■ Task brief
Print every record exactly as it appears. Leave the pictures out.

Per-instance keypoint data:
- - - -

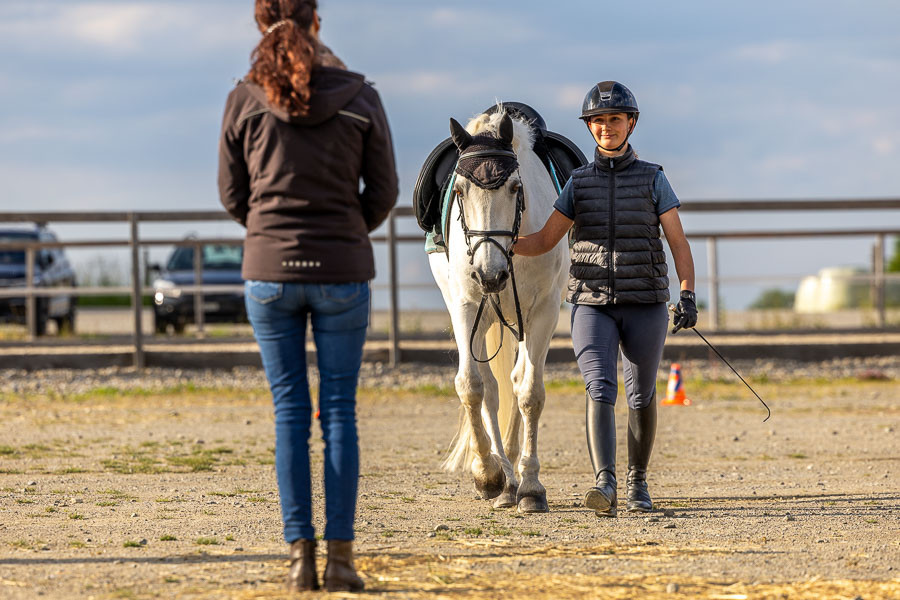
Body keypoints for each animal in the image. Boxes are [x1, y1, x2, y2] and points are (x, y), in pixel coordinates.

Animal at [428, 108, 568, 513]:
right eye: (459, 190)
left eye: (515, 188)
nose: (490, 274)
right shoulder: (466, 307)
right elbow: (472, 386)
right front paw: (487, 475)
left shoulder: (543, 313)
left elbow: (529, 392)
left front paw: (531, 487)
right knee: (492, 387)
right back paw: (503, 478)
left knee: (517, 381)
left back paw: (515, 477)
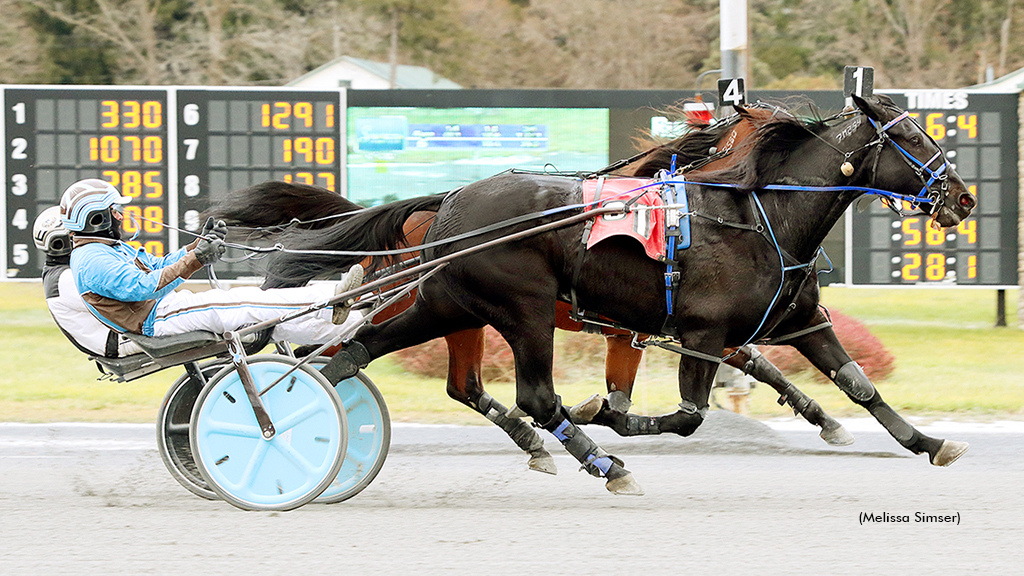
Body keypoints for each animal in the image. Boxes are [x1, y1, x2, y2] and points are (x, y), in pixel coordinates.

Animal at [260, 95, 970, 494]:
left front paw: (926, 442)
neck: (758, 215)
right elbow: (685, 415)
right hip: (521, 310)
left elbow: (859, 386)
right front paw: (603, 413)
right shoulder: (704, 333)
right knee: (534, 397)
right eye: (913, 139)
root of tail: (454, 202)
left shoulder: (799, 320)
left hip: (447, 302)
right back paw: (599, 461)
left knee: (367, 353)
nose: (961, 198)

- - - -

■ Expected output
Body keypoints for each animal in the image. Boxes are [x1, y1, x2, y2] and points are (x, y), in pixel coordinates.

Animal at [428, 108, 568, 513]:
right eye: (459, 190)
left eye: (515, 188)
nose: (490, 274)
right shoulder: (466, 307)
right elbow: (472, 386)
right front paw: (487, 475)
left shoulder: (543, 313)
left elbow: (529, 392)
left front paw: (531, 487)
right knee: (492, 387)
right back paw: (503, 478)
left knee: (517, 381)
left back paw: (515, 477)
Body keypoints for each animal in the image. Boxes are [x1, y1, x2, y2] and points are (x, y), in pixel coordinates.

Animal at [260, 95, 970, 494]:
left front paw: (926, 442)
neck: (758, 215)
right elbow: (685, 415)
right hip: (521, 310)
left elbow: (859, 386)
right front paw: (603, 413)
right shoulder: (704, 333)
right knee: (534, 397)
right eye: (913, 139)
root of tail: (454, 202)
left shoulder: (799, 320)
left hip: (447, 302)
right back paw: (599, 461)
left knee: (367, 353)
nose: (961, 198)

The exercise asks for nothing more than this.